Assignment :: Your task is to repeat the entries underneath exactly, minus the pictures.

Data for this task ::
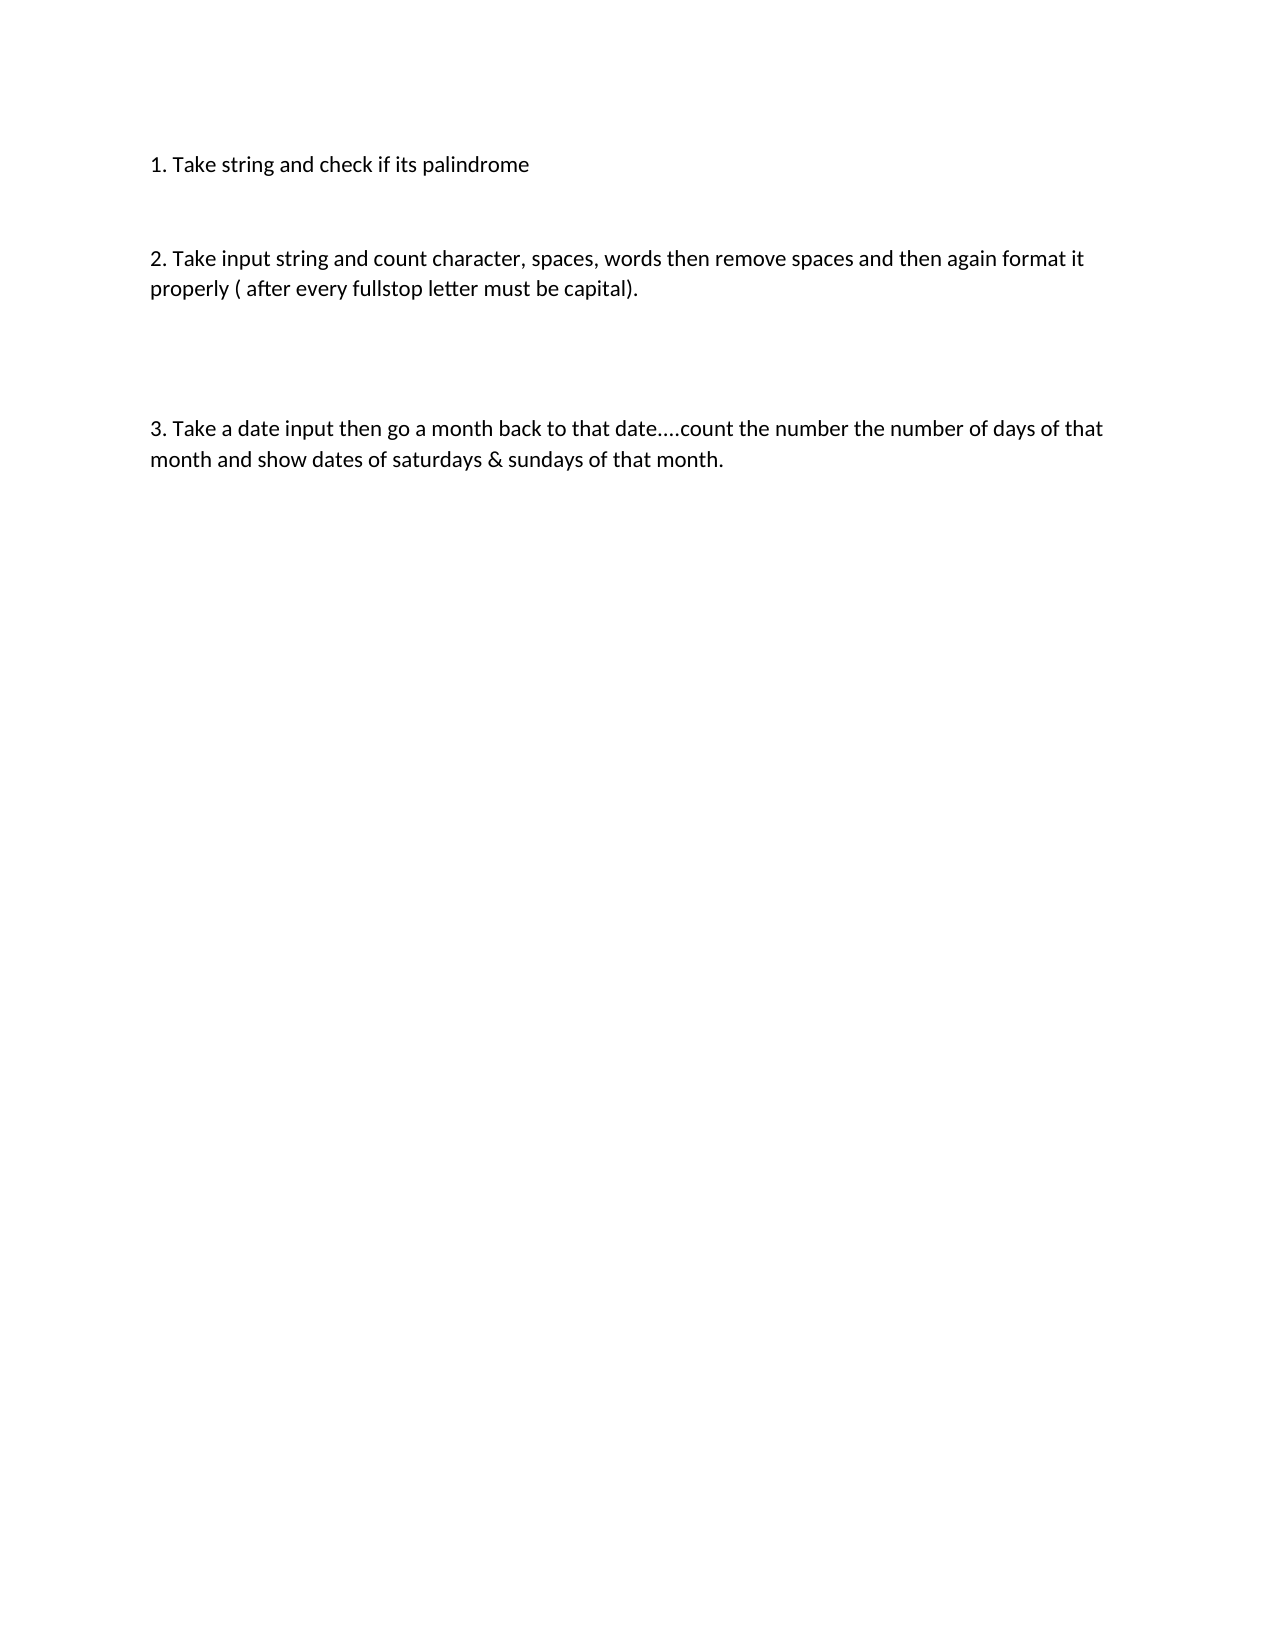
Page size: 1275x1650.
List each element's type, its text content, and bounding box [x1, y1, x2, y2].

text 3. Take a date input then go a month back to that date....count the number the number of days of that month and show dates of saturdays & sundays of that month. [150, 414, 1125, 473]
text 1. Take string and check if its palindrome [150, 150, 1125, 178]
text 2. Take input string and count character, spaces, words then remove spaces and then again format it properly ( after every fullstop letter must be capital). [150, 244, 1125, 302]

Task output ::
Page size: 1275x1650.
List each element's type, its text content, and bounding box [x1, y1, x2, y2].

text 3. Take a date input then go a month back to that date....count the number the number of days of that month and show dates of saturdays & sundays of that month. [150, 414, 1125, 473]
text 1. Take string and check if its palindrome [150, 150, 1125, 178]
text 2. Take input string and count character, spaces, words then remove spaces and then again format it properly ( after every fullstop letter must be capital). [150, 244, 1125, 302]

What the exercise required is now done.